Text section:
━━━━━━
Fuel, toll and other costs for our service business for the three months ended June 30, 2021 were approximately $0.4 million compared with $0.4 million for the three months ended June 30, 2020. Fuel, toll and other costs for our service business accounted for 35.5% of our total service revenue for the three months ended June 30, 2021, compared with 25.1% for the three months ended June 30, 2020. The increase in percentages was primarily attributable to decrease of use of subcontractors under the epidemic circumstance.

 

Subcontracting fees for our service business for the three months ended June 30, 2021 decreased 46.0% to approximately $0.5 million from $0.9 million for the three months ended June 30, 2020. Subcontracting fees accounted for 43.9% and 58.8% of our total service business revenue in the three months ended June 30, 2021 and 2020, respectively. This decrease in percentages was primarily because the Company used less subcontractors under the epidemic circumstance.

 

8
 

 

For property management and subleasing business, the cost of revenue was mainly the amortization of operating lease assets for the subleasing business.

 

For epidemic prevention supplies business, we have trading and own production. The cost of revenue included cost of merchandise and cost of our own products. The other cost of the quarter represented depreciation of machinery.

 

Gross profit

 

Garment manufacturing business gross profit for the three months ended June 30, 2021 was approximately $0.2 million, as compared with approximately $0.1 million for the three months ended June 30, 2020. Gross profit accounted for 8.4% of our total Garment manufacturing business revenue for the three months ended June 30, 2021, compared with 7.2% for the three months ended June 30, 2020. The gross margin was 1.2% higher due to higher raw material cost in the quarter ended June 30, 2020.

 

Gross profit in our logistics services business for the three months ended June 30, 2021 was approximately $0.2 million and gross margin was 20.6%. Gross profit in our logistics services business for the three months ended June 30, 2020 was approximately $0.2 million and gross margin was 16.1%. The increase of gross profit ratio was mainly because of a decrease of operating expenses due to replacement of old vehicles and shifting our strategic focus on high margin customers.

 

Gross profit in our property management and subleasing business for the three months ended June 30, 2021 was approximately $0.2 million, or 16.5% of our total property management and subleasing business revenue. This is a new business developed in last quarter.

 

Gross loss in our epidemic prevention supplies business for the three months ended June 30, 2021 was approximately $0.001 million.

 

    Three months ended June 30,    

Increase

(decrease) in

 
    2021     2020     2021 compared to 2020  
      (In U.S. dollars, except for percentages)
━━━━━━
Data supplied:
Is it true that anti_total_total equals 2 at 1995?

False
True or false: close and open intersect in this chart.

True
━━━━━━
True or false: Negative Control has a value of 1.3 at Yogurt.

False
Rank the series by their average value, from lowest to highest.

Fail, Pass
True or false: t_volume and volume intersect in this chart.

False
━━━━━━
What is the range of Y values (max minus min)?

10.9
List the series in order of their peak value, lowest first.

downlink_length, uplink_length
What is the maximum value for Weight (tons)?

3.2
━━━━━━
Explore the material:
A - Answer these questions from the quarterly results text:
(i) By what percentage did subcontracting fees for the service business decrease for the three months ended June 30, 2021?
(ii) What was the gross margin in the logistics services business for the three months ended June 30, 2021?
(iii) What was the gross loss in the epidemic prevention supplies business for the three months ended June 30, 2021?
B - Rewrite the quarterly results text beginning at the words "For property management" and stopping after "depreciation of machinery.", with "machinery" changed to "equipment".
C - Continue the quarterly results text from its last line.

Answers by item:
A -
(i) 46.0%
(ii) 20.6%
(iii) Approximately $0.001 million

B -
For property management and subleasing business, the cost of revenue was mainly the amortization of operating lease assets for the subleasing business.

 

For epidemic prevention supplies business, we have trading and own production. The cost of revenue included cost of merchandise and cost of our own products. The other cost of the quarter represented depreciation of equipment.

C -
Gross profit   $ 583,405       100 %   $ 797,639       100 %     (214,233 )     (26.9 )%
Operating expenses:                                                
Selling expenses     (46,390 )     (8.0 )%     (153,245 )     (23.1 )%     106,855       69.7 %
General and administrative expenses     (460,315 )     (78.9 )%     (455,962 )     (68.9 )%     (4,353 )     (1.0 )%
Total   $ (506,705 )     (86.9 )%   $ (609,207 )     (92.0 )%     102,502       16.8 %
Income from operations   $ 76,700       13.1 %   $ 188,432       8.0 %     (111,731 )     (59.3 )%

 

Selling, General and administrative expenses

 

Our selling expenses in our Garment manufacturing business segment for the three months ended June 30, 2021 and 2020 was nil and approximately $0.001 million, respectively. Our selling expenses in our logistics services segment was nil for the three months ended June 30, 2021 and 2020, respectively. Selling expenses in our property management and subleasing business was nil for the three months ended June 30, 2021 and 2020, respectively. Selling expenses in our epidemic prevention supplies segment was nil and approximately $0.2 million for the three months ended June 30, 2021 and 2020, respectively. Selling expenses consist primarily of advertisement, local transportation, unloading charges and product inspection charges. Total selling expenses for the three months ended June 30, 2021 decreased 69.7% to $0.05 million from $0.2 million for the three months ended June 30, 2020. It was mainly due to decrease of marketing expenses of epidemic prevention supplies business.

 

Our general and administrative expenses in our Garment manufacturing business segment for the three months ended June 30, 2021 and 2020 was approximately $0.05 million and $0.03 million, respectively. Our general and administrative expenses in our logistics services segment, for the three months ended June 30, 2021 and 2020 was approximately $0.2 million and $0.2 million, respectively. The general and administrative expenses in our property management and subleasing business was approximately $0.08 million for the three months ended June 30, 2021. Our general and administrative expenses in our epidemic prevention supplies segment was nil and approximately $0.02 million for the three months ended June 30, 2021 and 2020, respectively. Our general and administrative expenses in our corporate office for the three months ended June 30, 2021 and 2020 was approximately $0.1 million and $0.2 million, respectively. General and administrative expenses consist primarily of administrative salaries, office expense, certain depreciation and amortization charges, repairs and maintenance, legal and professional fees, warehousing costs and other expenses that are not directly attributable to our revenues.

 

9
 

 

Total general and administrative expenses for the three months ended June 30, 2021 decreased slightly by 1.0% to approximately $0.46 million from $0.45 million for the three months ended June 30, 2020.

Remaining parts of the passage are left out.